Off-Track Trans Policies (Part I): LGBTQ says no to GRA for trans women

Off-Track Trans Policies (Part I): LGBTQ says no to GRA for trans women

When Taiwan’s LGBTQ members asked “how do we protect women from trans-identified males” on TAPCPR’s Facebook fan page, they were muted and blocked. Being disappointed and irritated, these members launched two petitions on Taiwan’s Public Policy Participation Platform.



According to The Ministry of the Interior’s Administrative Interpretation, the applicant must provide two certificates of diagnosis of “gender dysphoria” given by two psychiatrists as well as a certificate of diagnosis that he/ she has removed the male sex organs, including the penis and testicles. However, the Taipei High Administrative Court ruled against laws requiring transgender people to provide proof of surgery to change their legal sex on 23 Sep. 2021. The plaintiff, Xiao E, is a trans-identified male (who also has married a female) and thus become able to change the legal sex from male to female without receiving a sex reassignment surgery. This news provoked a major conflict in Taiwan’s LGBTQ communities.

In our survey, Taiwan Alliance to Promote Civil Partnership Rights (TAPCPR), the lobby which has helped Xiao E to file this lawsuit, advocates Taiwan’s Gender Recognition Act (GRA). In its draft of this act, “trans people” are referred to not only transsexuals (who seek for sex reassignment surgeries due to their gender identity disorder (GID)) but also transgenders (who do not seek for changing original sex organs), transvestites and crossdressers (CD) (who prefer to wear the clothes of the opposite sex), autogynephiles (AGP) (who tend to be sexually aroused by the thoughts of himself as a female). Also, we found out that in the European nations and some states in the US which have implemented this act without any supplements, a number of crimes (especially for sex crimes) were committed in the name of trans identities. For example, some trans-identified male prisoners raped female inmates, a trans-identified male swimmer exposed the penis in female SPA, a trans-identified male customer asked female beauticians to remove the hair from the “girl dick” 1.

Moreover, we noticed that in Sep. 2020, the Administrative Yuan’s Department of Gender Equality put the “Survey on People’s Attitudes to the Gender Recognition Act (GRA)” out to tender. The Graduate Institute for Gender Studies at Shih Hsin University offered a tender price which was 1,300,000 NTD (43,763 USD) and thus became the official supplier. This commission ended on 15 Jan. 2022 and would serve as the base for the Administrative Yuan’s draft of the GRA. In fact, according to our investigation, the design of this survey is not objective enough even if misleading the respondents to the thought that the GRA is the international stream of trans rights movement. Further, although this survey aimed at collecting “public opinion”, it was posted in specific LGBTQ communities, needless to say, to be searched and filled out by the public. The most important is that, this tender (or commission) would be reviewed by only two NGO representatives, the secretary-general from Taiwan Tongzhi Hotline Association (TTHA) (Hsin-Chieh Lu) and the executive chief from Taiwan Equality Campaign (Ying-Chih Tsai). Among all the reviewers (7 in total), none of them are from the NGOs for children’s rights and women’ s rights.
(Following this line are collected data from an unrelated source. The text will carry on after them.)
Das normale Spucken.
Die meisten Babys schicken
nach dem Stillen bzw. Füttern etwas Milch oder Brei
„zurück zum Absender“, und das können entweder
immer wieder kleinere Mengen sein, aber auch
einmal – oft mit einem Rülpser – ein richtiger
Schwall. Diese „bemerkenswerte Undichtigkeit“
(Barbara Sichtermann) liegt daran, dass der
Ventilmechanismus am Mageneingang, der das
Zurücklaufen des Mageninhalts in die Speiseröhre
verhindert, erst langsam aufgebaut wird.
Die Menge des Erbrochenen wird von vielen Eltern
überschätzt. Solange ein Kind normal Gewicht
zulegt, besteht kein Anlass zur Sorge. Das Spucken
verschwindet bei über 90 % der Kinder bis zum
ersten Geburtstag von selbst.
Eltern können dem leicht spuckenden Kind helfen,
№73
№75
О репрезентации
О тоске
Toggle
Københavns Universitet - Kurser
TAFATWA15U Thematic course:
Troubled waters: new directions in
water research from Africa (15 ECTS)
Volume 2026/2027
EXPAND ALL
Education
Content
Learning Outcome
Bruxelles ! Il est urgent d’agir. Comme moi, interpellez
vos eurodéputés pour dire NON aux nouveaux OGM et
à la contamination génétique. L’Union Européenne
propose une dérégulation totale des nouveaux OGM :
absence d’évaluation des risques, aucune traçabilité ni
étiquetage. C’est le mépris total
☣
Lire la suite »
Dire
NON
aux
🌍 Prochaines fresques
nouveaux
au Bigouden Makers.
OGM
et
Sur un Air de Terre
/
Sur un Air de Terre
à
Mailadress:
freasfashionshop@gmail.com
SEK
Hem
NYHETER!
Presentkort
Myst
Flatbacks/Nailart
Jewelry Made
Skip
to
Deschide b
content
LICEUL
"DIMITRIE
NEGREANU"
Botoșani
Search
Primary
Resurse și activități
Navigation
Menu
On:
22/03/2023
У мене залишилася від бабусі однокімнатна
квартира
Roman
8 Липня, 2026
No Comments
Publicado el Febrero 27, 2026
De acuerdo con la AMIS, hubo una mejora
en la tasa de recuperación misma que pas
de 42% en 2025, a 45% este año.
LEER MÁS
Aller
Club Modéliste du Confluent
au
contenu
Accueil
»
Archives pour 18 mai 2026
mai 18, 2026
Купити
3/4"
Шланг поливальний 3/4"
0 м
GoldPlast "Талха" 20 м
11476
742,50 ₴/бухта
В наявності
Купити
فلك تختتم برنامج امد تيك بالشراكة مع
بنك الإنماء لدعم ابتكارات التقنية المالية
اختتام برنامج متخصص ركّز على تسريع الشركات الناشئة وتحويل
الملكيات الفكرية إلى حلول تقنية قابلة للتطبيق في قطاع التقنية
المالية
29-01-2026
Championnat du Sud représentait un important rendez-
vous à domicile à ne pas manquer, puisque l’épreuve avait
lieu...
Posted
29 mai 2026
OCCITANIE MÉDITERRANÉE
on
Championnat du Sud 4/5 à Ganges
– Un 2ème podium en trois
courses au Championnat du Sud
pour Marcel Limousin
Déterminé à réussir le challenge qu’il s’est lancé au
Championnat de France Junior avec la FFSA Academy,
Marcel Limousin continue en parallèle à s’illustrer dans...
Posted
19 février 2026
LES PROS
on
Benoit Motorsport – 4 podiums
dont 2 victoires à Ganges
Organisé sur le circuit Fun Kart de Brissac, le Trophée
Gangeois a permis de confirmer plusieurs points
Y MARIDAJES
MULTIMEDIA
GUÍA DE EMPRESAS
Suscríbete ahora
Meanwhile, the “GRA” which has severely impacted women’s safety and rights in some European nations and the US, is rolled out in Taiwan “without any supplements”. When Taiwan’s LGBTQ members asked “how do we protect women from trans-identified males” on TAPCPR’s Facebook fan page, they were muted and blocked. Being disappointed and irritated, these members launched two petitions on Taiwan’s Public Policy Participation Platform: “Introduce a clear sexual separation for the safety of women and children for the purpose of reducing the problems will caused by the Gender Recognition Act” and “Postpone every procedure and policy about ‘changing sex markers on ID cards without the proof of SRS’”. To stop the off-track trans policies, both two petitions started their campaign on social networks like Plurk. (Soon they got full number of signatures before the deadlines.)

We (CTWANT) asked TAPCPR about the concerns mentioned as above. Nevertheless, the secretary-general’s reply to women’s spaces and safety is: “It is often assumed that: So long as penised individuals are recognizable in women spaces, then women’s safety will be promised.” She also said: “Our organization deems that the point of spaces and safety is providers’ management and maintenance instead of users’ trans identities. For example, more lights, alarms, and patrols should be provided in such spaces. Or, the gap between doors and floor should not be huge (at least the air can go in and out).”

We also asked The Garden of Hope Foundation and Awakening Foundation about how Taiwan’s GRA would influence women’s safety and their advices on possible supplements. Their replies are similar: Since the it raises a wide range of issues, we are still discussing and negotiating with our own members. So far we are not able to make a clear statement on it.

We asked the Administrative Yuan about the two petitions and its survey on the GRA but did not get any reply before the deadline of this reporting.